DIRECTIONS. In the newsgroup thread on OpenCL below, what does SIMD stand for?

POV-Ray: Newsgroups: povray.off-topic: Suggestion: OpenCL

POV-Ray : Newsgroups : povray.off-topic : Suggestion: OpenCL		Server Time 12 Jul 2025 23:09:11 EDT (-0400)

<<< Previous 10 Messages

Goto Initial 10 Messages

From: Invisible
Subject: Re: Suggestion: OpenCL
Date: 18 Aug 2009 09:20:34
Message: <4a8aaaa2$1@news.povray.org>

>> I was under the impression that all cores in the bunch would have to 
>> take the same branch of the if - you can't have half go one way and 
>> half go the other. (That's what makes it a SIMD architecture.)
> 
> I'm sorry for jumping in, here, but surely you mean SMP, not SIMD?
> 
> SIMD is single-instruction multiple data.. e.g. performing an add on 4 
> WORD values simultaneously with one instruction.

Indeed. And on the GPU, you can say "for all these thirty pixels you're 
processing, multiply each one by the corresponding texture pixel". For 
example. One instruction, executed on 30 different pairs of data values. 
SIMD.

Post a reply to this message

From: Invisible
Subject: Re: Suggestion: OpenCL
Date: 18 Aug 2009 09:24:20
Message: <4a8aab84$1@news.povray.org>

>> I was under the impression that all cores in the bunch would have to 
>> take the same branch of the if - you can't have half go one way and 
>> half go the other. (That's what makes it a SIMD architecture.)
> 
> In fact, I think NVidia does allow alternate code paths - but the unit 
> executes both code paths, and then discards the one you don't need.

That also seems plausible. (I'd think sorting the data into two seperate 
queues would be more efficient. But obviously I haven't measured it...)

>> Again, depends on whether you're writing a shader, or using a GPGPU 
>> system.
> 
> Same thing nowadays, its just the shaders are written in a dialect of C 
> that's more capable than the ones used for graphics.

More like, if you use GPGPU, you don't have to pretend that your program 
is a "shader" that takes "pixels" and generates other "pixels". You can 
structure it more freely.

>> But they don't allow recursion. That's the issue.
> 
> To be precise, they don't allow indefinite recursion.  You can actually 
> have recursion where you specify the number of levels at compile time. 
> After that, however, you can't change it without compiling a new shader.

In other words, the compiler can unroll the loops for you. ;-)

>> Do you know how hard it is to draw a cube made of 8 cubes and measure 
>> all their sides? Do you know how long it takes to expand (x+y)^9 
>> manually, by hand? Do you have any idea how long it takes to figure 
>> out what the pattern is and where it's coming from?

STORED DATA.
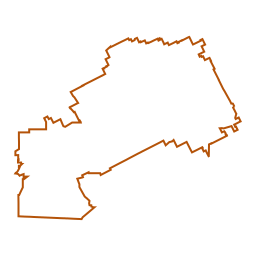 outline of Northam, Western Australia, Australia
{"feature_id": "25037944B49536287471778", "entity_name": "Northam", "entity_type": "district", "adm_level": 2, "iso_a3": "AUS", "parent_name": "Australia", "parent_adm1": "Western Australia", "projection": "orthographic", "projection_center": [116.616, -31.699], "detail": "fine", "context": "isolated", "style": "outline", "palette": "amber", "viewbox_px": 256, "rotation_deg": 0, "n_neighbors": 0, "source": "geoboundaries", "source_scale": "gbopen_adm2", "svg_char_len": 4703}
<svg xmlns="http://www.w3.org/2000/svg" viewBox="0 0 256 256"><path d="M202.4,39.1L200.5,40.0L200.8,40.7L196.1,43.0L193.0,44.5L192.2,43.0L189.3,37.0L189.2,36.9L187.3,37.8L181.9,40.6L181.8,40.3L179.9,41.3L178.4,42.0L178.7,42.6L177.4,43.2L176.5,41.3L173.3,43.0L168.9,45.1L167.9,43.1L167.7,42.6L165.6,43.6L164.2,44.3L163.7,43.0L163.5,42.8L163.5,42.6L161.6,38.8L160.3,39.4L159.7,38.2L159.0,38.6L159.7,40.0L158.5,40.6L157.6,38.7L155.0,39.9L154.6,40.1L153.9,40.4L150.7,42.0L150.3,42.1L148.3,43.1L148.2,43.1L148.0,42.5L147.9,42.5L147.0,43.0L146.2,43.4L144.8,40.4L140.8,42.2L140.5,41.5L139.1,42.3L137.0,37.9L134.9,38.9L134.6,40.1L132.0,41.4L130.9,39.2L129.2,40.1L128.3,38.4L124.9,40.1L121.5,41.7L119.7,42.6L119.0,42.9L118.7,43.1L117.3,43.8L117.2,43.8L115.5,44.7L112.1,46.4L110.1,47.4L110.1,46.9L108.5,48.3L106.2,50.5L107.9,53.9L109.5,57.2L109.1,57.5L105.6,59.2L107.5,63.1L108.5,65.1L108.4,65.2L106.4,66.2L106.7,66.6L104.2,67.9L104.2,68.3L103.5,68.2L102.6,68.7L105.2,74.0L103.1,75.1L96.2,78.6L90.5,81.5L86.3,83.6L82.6,85.5L82.4,85.6L82.5,85.7L82.7,85.8L78.2,88.1L74.6,90.0L70.7,92.0L73.1,96.1L74.4,97.3L78.1,103.0L76.8,103.6L71.8,106.2L69.7,107.2L69.6,107.3L69.7,107.5L69.9,107.9L69.9,108.0L70.0,108.1L70.3,108.4L70.4,108.5L70.5,108.6L70.8,108.7L70.9,108.8L72.5,110.5L72.9,111.0L73.0,111.1L73.2,111.3L73.9,112.3L74.0,112.3L74.7,111.9L75.4,113.4L79.0,120.6L79.6,120.3L80.6,121.9L80.3,122.1L80.5,122.5L80.1,122.5L76.7,122.5L72.2,122.5L68.8,124.6L65.2,126.8L63.4,126.2L62.7,124.7L60.4,119.2L53.4,122.8L50.9,118.0L48.8,119.1L47.4,116.5L44.2,118.2L46.1,122.0L46.1,129.3L36.0,129.3L29.2,129.3L29.2,132.4L23.9,132.4L18.9,132.4L18.9,133.9L18.9,137.7L19.0,142.1L19.0,149.1L18.5,149.4L15.4,151.3L15.4,155.2L18.2,155.1L18.2,157.9L18.2,159.2L18.6,159.2L18.6,160.1L18.0,160.1L18.0,162.5L19.0,162.5L19.9,162.5L20.7,162.5L21.1,162.5L21.1,164.0L22.0,164.0L21.4,164.6L20.6,165.3L20.4,165.4L20.3,165.5L20.2,165.6L19.8,165.7L19.6,165.8L19.4,165.8L19.2,165.8L18.9,165.8L18.9,167.1L19.7,167.1L18.7,169.4L18.6,169.5L17.5,171.5L17.2,171.9L16.4,172.5L15.7,172.9L15.4,173.4L15.5,173.4L15.6,173.5L16.3,173.6L16.9,173.7L17.5,173.9L18.0,174.0L18.3,174.2L18.4,174.3L18.5,174.4L19.0,175.0L19.6,175.7L20.0,175.4L20.9,175.1L21.1,175.1L21.8,174.8L22.2,174.5L22.7,174.4L23.6,174.1L23.6,177.3L25.1,177.3L25.4,177.3L25.4,176.6L27.3,176.6L24.7,178.6L23.9,179.2L22.8,179.2L22.8,187.4L22.6,187.8L21.9,189.2L20.1,193.0L19.2,195.0L18.4,195.0L18.4,196.5L18.5,203.2L18.5,210.0L18.5,213.6L18.5,216.3L24.6,216.6L30.7,216.8L34.0,217.0L43.3,217.4L57.1,218.0L61.3,218.2L64.9,218.3L66.3,218.4L66.7,218.4L67.2,218.4L69.2,218.5L72.8,218.7L81.6,219.1L82.6,217.3L89.6,211.4L94.4,207.3L94.2,207.3L93.9,207.3L93.7,207.3L93.3,207.2L93.2,207.2L92.8,207.1L92.3,206.9L91.7,206.7L91.4,206.6L91.3,205.3L89.5,205.2L89.1,203.2L89.5,200.9L89.3,200.7L89.0,200.4L88.9,200.2L87.4,198.9L87.1,198.5L86.9,198.4L86.7,198.2L86.3,197.9L86.2,197.8L86.1,197.7L85.9,197.6L84.8,196.6L84.7,196.5L84.6,196.4L84.5,196.2L84.2,195.6L82.6,192.8L80.7,189.4L80.5,189.0L79.8,187.8L79.6,187.4L79.5,187.2L79.4,187.0L79.4,186.3L79.4,185.6L79.4,184.9L79.4,184.2L79.2,183.7L78.9,183.0L78.3,181.4L78.1,180.8L77.9,180.3L77.3,178.7L82.6,177.4L83.0,177.2L82.2,175.3L88.5,172.3L88.5,172.6L88.6,173.2L100.2,173.2L100.7,175.0L110.7,169.8L109.9,168.3L114.9,165.7L119.7,163.2L126.5,159.7L128.5,158.6L138.4,153.4L138.6,153.3L141.0,152.1L141.5,151.8L148.8,148.1L160.2,142.3L163.4,140.6L165.7,145.3L169.4,142.0L170.8,141.8L171.3,141.6L171.5,141.5L171.6,141.4L172.2,141.4L173.6,140.0L177.0,146.8L186.6,141.9L189.3,147.2L190.3,149.2L192.0,152.4L197.8,149.5L202.3,147.2L202.8,148.0L202.6,148.4L202.3,148.6L203.3,150.5L203.7,151.4L204.4,151.0L204.5,151.0L205.4,150.5L205.7,150.4L206.4,152.0L206.5,152.2L208.6,156.2L208.8,156.1L209.0,144.4L211.3,143.3L211.4,143.6L218.3,140.1L223.1,137.7L226.8,135.8L227.0,135.7L226.9,135.3L226.7,134.9L226.4,134.7L225.8,134.8L225.7,134.6L225.6,134.2L225.7,133.9L225.7,133.6L225.4,133.3L225.4,132.8L225.1,132.4L224.9,132.0L224.6,131.9L224.3,131.3L224.0,131.4L221.9,132.4L220.0,128.6L219.8,128.3L221.7,128.1L223.7,128.4L231.5,126.1L234.2,131.5L237.6,129.8L236.0,126.6L235.3,126.9L234.2,124.6L234.9,124.3L236.7,123.4L237.6,122.9L240.1,121.6L240.6,121.4L238.7,117.5L235.7,119.0L235.2,117.9L236.3,113.8L236.2,113.7L234.7,110.6L233.1,107.6L233.6,107.0L233.7,106.9L234.1,106.5L234.3,106.4L234.2,106.4L234.2,106.2L232.9,103.7L232.7,103.5L231.9,103.5L231.3,103.6L229.8,100.5L229.7,100.4L225.9,93.6L224.8,91.6L223.1,88.8L219.6,81.7L218.7,79.9L218.8,79.8L213.5,69.4L214.6,68.8L212.5,64.8L210.6,61.1L211.0,60.9L209.5,57.9L208.8,58.2L204.9,60.1L203.1,56.3L201.8,56.9L201.3,55.9L199.7,56.7L198.7,54.4L204.2,51.7L201.6,46.3L205.1,44.6L202.4,39.1Z" fill="none" stroke="#b45309" stroke-width="2"/></svg>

TASK ANSWER. Single-instruction multiple data.